In the Patternist series, growth is a major concept. Although we haven’t read Patternmaster yet, so far each book in the series has an aspect about growth. In Wild Seed, the character Doro creates communities of people with special powers and forces them to breed with each other, desiring to make an empire of these kinds of people. In Mind of My Mind, Mary creates a “pattern,” originally by accident. This pattern connects many people together who have special abilities. In Clay’s Ark, there is an intelligent alien disease that eventually becomes an epidemic. Wild Seed and Mind of My Mind are different from the growth in Clay’s Ark in many ways, yet at the same time there are many similarities between the two types of growth.

Mind of My Mind and Clay’s Ark are both stories of “first families.” Mary and the first few people she caught in the pattern by accident call themselves the “First Family.” Even after Mary includes over a thousand people in the pattern, they are still only at the beginning of their growth. Clay’s Ark tells the story about the very first humans who were infected by the alien microorganism that later becomes an epidemic. These humans stick together and have children that are not quite human. In Mind of My Mind, the first family grows by Mary discovering new latents, or people who did not transition correctly, into the pattern. In other words, the growth of her family helps other’s lives, even though these others are slave to the pattern. In Sandra Y. Govan’s article, “Connections, Links, and Extended Networks: Patterns in Olivia Butler’s Science Fiction,” Govan notes that, “Mary is ‘a symbiont, a being living in partnership with her people. She gave them unity, they fed her, and both thrived. She was not a parasite…’” In Clay’s Ark, most people who catch the disease perish, and it is hardly beneficial for those who catch it. These people gain heightened senses and strength, but otherwise, the disease is destructive. It spread quickly, for anyone who has it has strong compulsions to infect those around them by scratching or by sex. People who catch this microorganism are most certainly a slave to it.

Breeding in Wild Seed and Clay’s Ark contribute to the growth aspect in each book. It’s more dominant in Wild Seed than in Clay’s Ark, since Doro intentionally creates communities and tells the people in them who to mate with. Govan quotes Butler in her article that, “Doro is building his colonies to ‘amuse himself – the closest he can hope to a true progeny. He assures the availability of congenial, controllable companions, and, he breeds food.’” He always wanted to have an empire of people with special abilities, yet when Mary comes along and begins creating this for him, he is very intrigued but feels threatened. He is never afraid of her, but afraid of how powerful she can become. In Clay’s Ark, when the diseased characters have children, they are not exactly human. They have longer legs and arms and are described as “sphinx-like.” They are more comfortable running on all-fours than on two legs like regular humans, and are so fast that they can appear like a blurred animal. It is very possible for these children to become a new species on Earth, especially after the epidemic breaks out. Many characters in the book are afraid of these children on-sight, afraid of what they can become. I am curious in what would occur if two of these children reproduced, and the kind of powerful child they would have. Also in Clay’s Ark, the infected characters have compulsions to reproduce, since the organism’s goal is to continue spreading. Therefore, whether the characters themselves want to have powerful children or not, the organism will force them to believe that they want to have children. The infected men can tell by the scent of a woman when she is ovulating, and the women also have a strong drive to reproduce with a man. The strong compulsions can cause extreme situations to occur, such as rape and incest. The organism does not seem to care about the beliefs of the individual it is affecting, it only cares about growth.

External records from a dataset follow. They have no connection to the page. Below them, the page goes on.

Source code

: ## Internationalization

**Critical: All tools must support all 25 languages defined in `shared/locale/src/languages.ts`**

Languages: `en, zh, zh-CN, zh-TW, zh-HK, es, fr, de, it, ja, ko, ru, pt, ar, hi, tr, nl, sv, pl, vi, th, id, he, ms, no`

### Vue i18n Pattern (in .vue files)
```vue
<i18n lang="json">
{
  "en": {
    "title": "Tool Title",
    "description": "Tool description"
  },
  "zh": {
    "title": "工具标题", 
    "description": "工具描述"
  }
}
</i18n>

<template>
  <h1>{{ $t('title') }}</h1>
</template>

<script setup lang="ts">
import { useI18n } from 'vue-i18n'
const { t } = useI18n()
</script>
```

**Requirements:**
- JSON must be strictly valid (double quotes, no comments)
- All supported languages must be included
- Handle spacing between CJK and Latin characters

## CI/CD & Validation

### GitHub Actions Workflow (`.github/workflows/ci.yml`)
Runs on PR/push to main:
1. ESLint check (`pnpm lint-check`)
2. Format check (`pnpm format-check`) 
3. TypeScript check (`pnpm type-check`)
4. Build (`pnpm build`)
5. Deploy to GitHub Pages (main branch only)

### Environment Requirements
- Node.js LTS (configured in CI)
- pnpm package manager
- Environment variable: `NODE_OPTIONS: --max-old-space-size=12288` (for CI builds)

Doro loves to create communities of special people. Mary is excited for her pattern to grow and to help others who did not make it through transition. The characters in Clay’s Ark fear growth; they fear the spreading of their disease and fear their children. Yet, altogether, the books in the Patternist series all deal with the concept of growth, even if it’s different types of growth. I finally understand why the book that we use for class that contains the series is called Seed to Harvest. Seeds are meant to grow into plants. Grown plants continue to spread their seeds, creating more life. The cycle continues forward. Butler does a good job in creating “seeds” out of her characters in this particular series.